Testing Listeners post
I had an idea to put together some kind of "PHP Testing Koans" site as a way to help PHP developers get better at learning how to actually write tests. Most developers who are introduced to testing get blocked at the point of actually writing a test. This, in my opinion, has been part of my advocacy that I have been struggling to find a good way to teach to people.
So I started to brainstorm ways to make it happen. With some help from Joel Clermont I stumbled upon using test listeners for this.
To be completely fair, I first ran across test listeners when Alvfaro Videla showed me a blog post he had written on how to write unit tests for RabbitMQ. It's a very imaginative use of them, so I wondered if I could bend those test listeners to my will.
From a high-level view, test listeners in PHPUnit are bits of code designed to be executed whenever a test suite or individual test is run. For the example of dealing with RabbitMQ, this makes total sense.
Imagine how happy I was to find that I could use it to determine if a particular test existed. So how did I do it?
<?php
class Koan1Listener extends PHPUnit_Util_Printer implements PHPUnit_Framework_TestListener
{
private $expected_tests = array();
private $found_tests = array();
public function __construct()
{
$this->expected_tests = array('testHelloWorld');
}
public function __destruct()
{}
public function startTestSuite(PHPUnit_Framework_TestSUite $suite)
{
}
public function endTestSuite(PHPUnit_Framework_TestSuite $suite)
{
foreach ($this->expected_tests as $test) {
if (!in_array($test, $this->found_tests)) {
throw new Exception("Missing test {$test}");
}
}
}
public function addError(PHPUnit_Framework_Test $test, Exception $e, $time)
{}
public function addFailure(PHPUnit_Framework_Test $test, PHPUnit_Framework_AssertionFailedError $e, $time)
{}
public function addIncompleteTest(PHPUnit_Framework_Test $test, Exception $e, $time)
{}
public function addSkippedTest(PHPUnit_Framework_Test $test, Exception $e, $time)
{}
public function startTest(PHPUnit_Framework_Test $test)
{
$test_names = get_class_methods($test);
foreach ($test_names as $test_name) {
$this->found_tests[] = $test_name;
}
}
public function endTest(PHPUnit_Framework_Test $test, $time)
{}
}
When you create a listener, you are implementing all the required methods for PHPUnit_Framework_TestListener.
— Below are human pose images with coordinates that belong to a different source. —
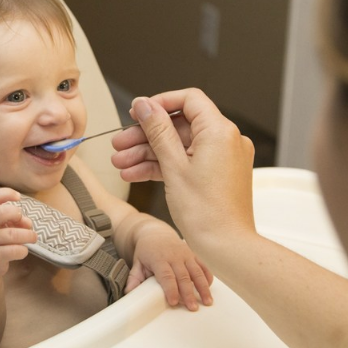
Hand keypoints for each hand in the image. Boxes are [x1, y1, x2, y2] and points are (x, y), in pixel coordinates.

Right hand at [0, 187, 37, 280]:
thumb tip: (28, 223)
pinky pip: (13, 251)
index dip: (5, 194)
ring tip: (32, 238)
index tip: (18, 197)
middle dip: (16, 214)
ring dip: (27, 235)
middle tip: (23, 220)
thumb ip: (14, 220)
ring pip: (11, 234)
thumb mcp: (0, 227)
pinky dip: (23, 250)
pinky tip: (23, 251)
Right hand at [111, 89, 255, 248]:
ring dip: (148, 153)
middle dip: (146, 135)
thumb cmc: (207, 213)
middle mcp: (226, 140)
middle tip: (120, 144)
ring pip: (179, 146)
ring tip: (122, 164)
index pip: (189, 100)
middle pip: (179, 125)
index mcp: (220, 131)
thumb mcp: (173, 166)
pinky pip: (187, 161)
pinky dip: (163, 166)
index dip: (159, 103)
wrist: (226, 247)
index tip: (137, 112)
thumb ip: (157, 131)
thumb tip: (145, 106)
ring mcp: (223, 158)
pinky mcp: (217, 174)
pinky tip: (137, 174)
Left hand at [125, 222, 213, 310]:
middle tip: (192, 308)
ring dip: (203, 288)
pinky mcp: (193, 255)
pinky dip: (207, 277)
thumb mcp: (137, 262)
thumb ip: (134, 278)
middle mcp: (174, 256)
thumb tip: (129, 293)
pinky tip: (209, 289)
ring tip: (207, 302)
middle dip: (189, 293)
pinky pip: (202, 266)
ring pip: (196, 272)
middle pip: (183, 276)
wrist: (155, 232)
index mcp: (159, 258)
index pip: (166, 275)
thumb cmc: (146, 250)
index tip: (174, 302)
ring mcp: (186, 254)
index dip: (171, 289)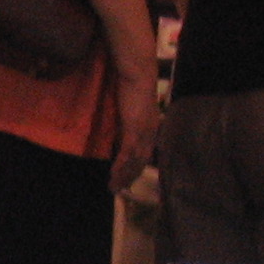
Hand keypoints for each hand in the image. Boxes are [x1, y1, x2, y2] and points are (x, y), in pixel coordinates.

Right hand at [109, 71, 158, 194]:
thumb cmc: (132, 85)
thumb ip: (128, 120)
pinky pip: (127, 153)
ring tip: (112, 188)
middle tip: (118, 190)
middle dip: (130, 177)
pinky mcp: (134, 129)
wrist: (137, 74)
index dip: (136, 168)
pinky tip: (112, 175)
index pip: (145, 153)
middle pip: (141, 161)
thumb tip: (119, 131)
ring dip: (123, 176)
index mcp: (150, 127)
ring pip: (134, 161)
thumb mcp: (131, 107)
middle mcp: (150, 133)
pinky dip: (120, 166)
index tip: (127, 179)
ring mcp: (144, 132)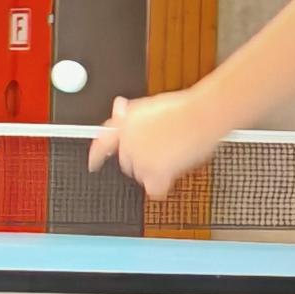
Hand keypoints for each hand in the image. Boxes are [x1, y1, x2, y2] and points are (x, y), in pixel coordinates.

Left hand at [87, 91, 226, 198]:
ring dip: (152, 171)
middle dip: (141, 159)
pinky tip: (165, 183)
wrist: (201, 115)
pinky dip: (159, 187)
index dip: (98, 153)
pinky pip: (153, 188)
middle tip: (161, 151)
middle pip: (126, 162)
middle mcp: (128, 144)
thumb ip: (130, 112)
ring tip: (172, 156)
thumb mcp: (149, 104)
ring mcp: (141, 159)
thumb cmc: (182, 108)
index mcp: (123, 126)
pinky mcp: (156, 172)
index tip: (93, 162)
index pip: (103, 142)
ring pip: (140, 175)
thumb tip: (118, 107)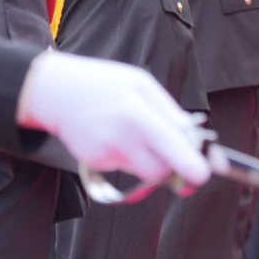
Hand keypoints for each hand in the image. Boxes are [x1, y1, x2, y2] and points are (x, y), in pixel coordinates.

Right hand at [16, 51, 209, 187]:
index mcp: (136, 114)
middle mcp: (119, 139)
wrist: (56, 92)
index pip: (167, 145)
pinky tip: (118, 134)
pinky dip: (130, 155)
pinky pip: (124, 166)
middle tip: (176, 151)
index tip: (202, 175)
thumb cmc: (105, 83)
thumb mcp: (141, 83)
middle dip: (172, 166)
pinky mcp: (94, 163)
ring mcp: (104, 154)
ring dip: (150, 159)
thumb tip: (192, 134)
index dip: (188, 163)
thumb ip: (168, 110)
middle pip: (157, 171)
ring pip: (141, 171)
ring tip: (138, 132)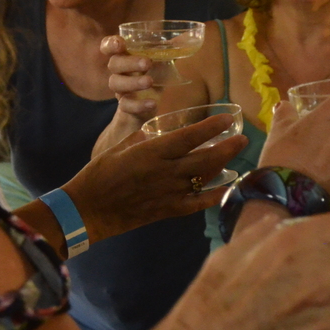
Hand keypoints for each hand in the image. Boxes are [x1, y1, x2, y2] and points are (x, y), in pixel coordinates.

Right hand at [62, 114, 244, 242]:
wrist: (86, 210)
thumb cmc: (98, 175)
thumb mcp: (120, 147)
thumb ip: (144, 138)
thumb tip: (159, 128)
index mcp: (151, 153)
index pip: (189, 137)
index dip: (212, 127)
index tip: (228, 118)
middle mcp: (164, 172)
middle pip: (205, 158)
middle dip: (228, 147)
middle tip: (243, 138)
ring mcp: (168, 193)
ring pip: (205, 178)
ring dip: (224, 166)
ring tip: (236, 156)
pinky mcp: (168, 210)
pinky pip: (198, 203)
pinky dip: (215, 195)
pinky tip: (227, 187)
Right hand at [101, 35, 162, 121]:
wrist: (148, 106)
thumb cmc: (153, 77)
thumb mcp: (162, 64)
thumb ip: (169, 52)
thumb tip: (184, 39)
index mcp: (126, 57)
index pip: (110, 47)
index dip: (110, 44)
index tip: (119, 43)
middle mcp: (119, 72)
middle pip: (114, 64)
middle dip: (129, 62)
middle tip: (147, 63)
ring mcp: (120, 89)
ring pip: (116, 83)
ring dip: (133, 82)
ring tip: (150, 82)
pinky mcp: (126, 106)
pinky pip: (126, 105)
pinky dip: (139, 105)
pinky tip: (153, 103)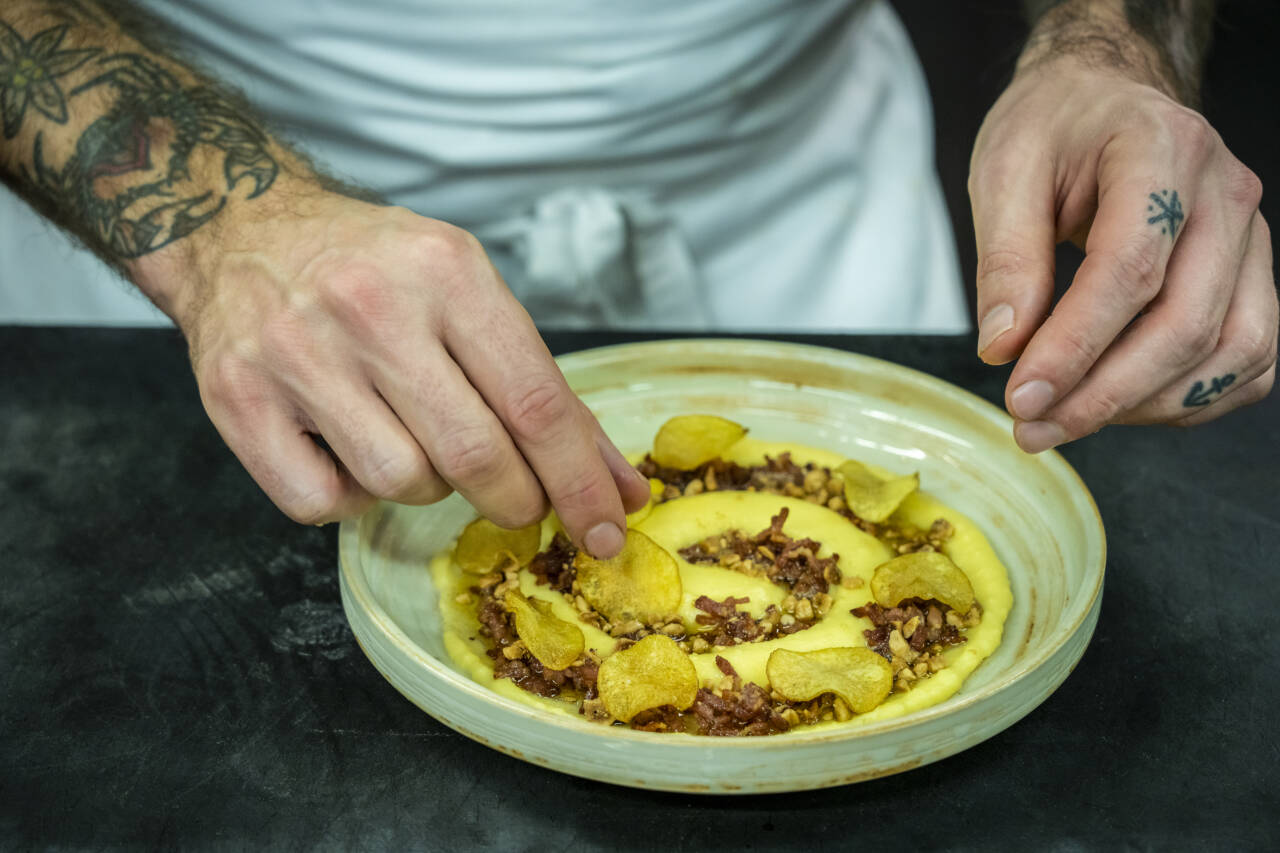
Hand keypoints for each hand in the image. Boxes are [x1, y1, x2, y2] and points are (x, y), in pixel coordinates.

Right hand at [135, 189, 649, 554]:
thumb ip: (542, 389)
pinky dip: (350, 498)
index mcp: (447, 273)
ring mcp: (298, 355)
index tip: (606, 530)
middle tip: (517, 498)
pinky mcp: (238, 400)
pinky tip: (349, 452)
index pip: (536, 403)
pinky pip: (321, 503)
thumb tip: (616, 487)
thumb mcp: (469, 293)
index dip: (580, 481)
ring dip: (426, 485)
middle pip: (475, 455)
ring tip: (411, 438)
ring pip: (402, 484)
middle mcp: (371, 309)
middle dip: (515, 498)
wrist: (242, 229)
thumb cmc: (375, 268)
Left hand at [969, 61, 1276, 451]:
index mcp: (1161, 149)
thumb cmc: (1053, 130)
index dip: (1075, 345)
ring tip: (1064, 421)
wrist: (1103, 99)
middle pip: (1187, 322)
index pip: (1130, 267)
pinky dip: (1187, 400)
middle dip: (1103, 393)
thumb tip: (1003, 349)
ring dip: (1146, 406)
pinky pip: (1247, 360)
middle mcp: (1226, 193)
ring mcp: (1251, 238)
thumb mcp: (1003, 172)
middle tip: (1031, 427)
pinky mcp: (1253, 277)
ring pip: (1231, 351)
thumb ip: (1005, 260)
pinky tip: (1118, 406)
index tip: (1021, 395)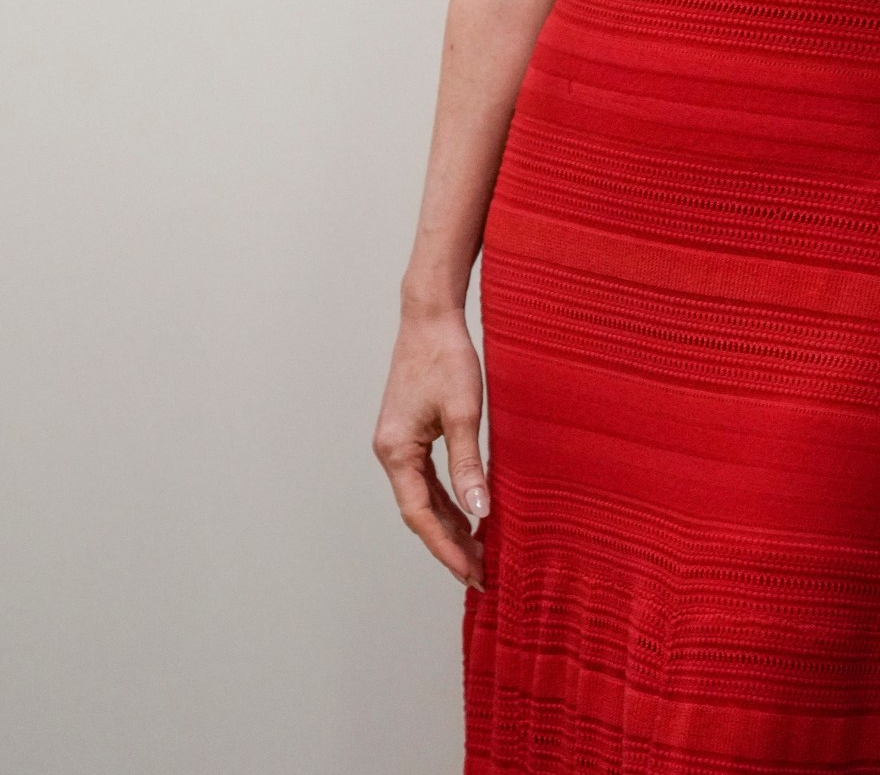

You can see that there are a lot of them, but in this instance all we needed were endTestSuite and startTest.
The approach is simple: for each test class that gets executed, add the names of all the methods to an internal list. When the entire test suite is finished, we then check to see if the test names that we were expecting are in our list of methods we found. I am sure there is a more efficient way to do it, so let me know in the comments of a different approach.
In the case of the example listener, I wanted to make sure that the person doing the first exercise has a test called testHelloWorld written. As more koans (or whatever you want to call them) get created, I can use test listeners to make sure that all the tests, and data providers, and internal class methods designed to improve code reuse are actually getting written.
Despite all my years of using these tools, I still find things that I didn't know about that can be (ab)used to accomplish certain goals.
I hope you find that something you thought you couldn't figure out becomes possible using test listeners.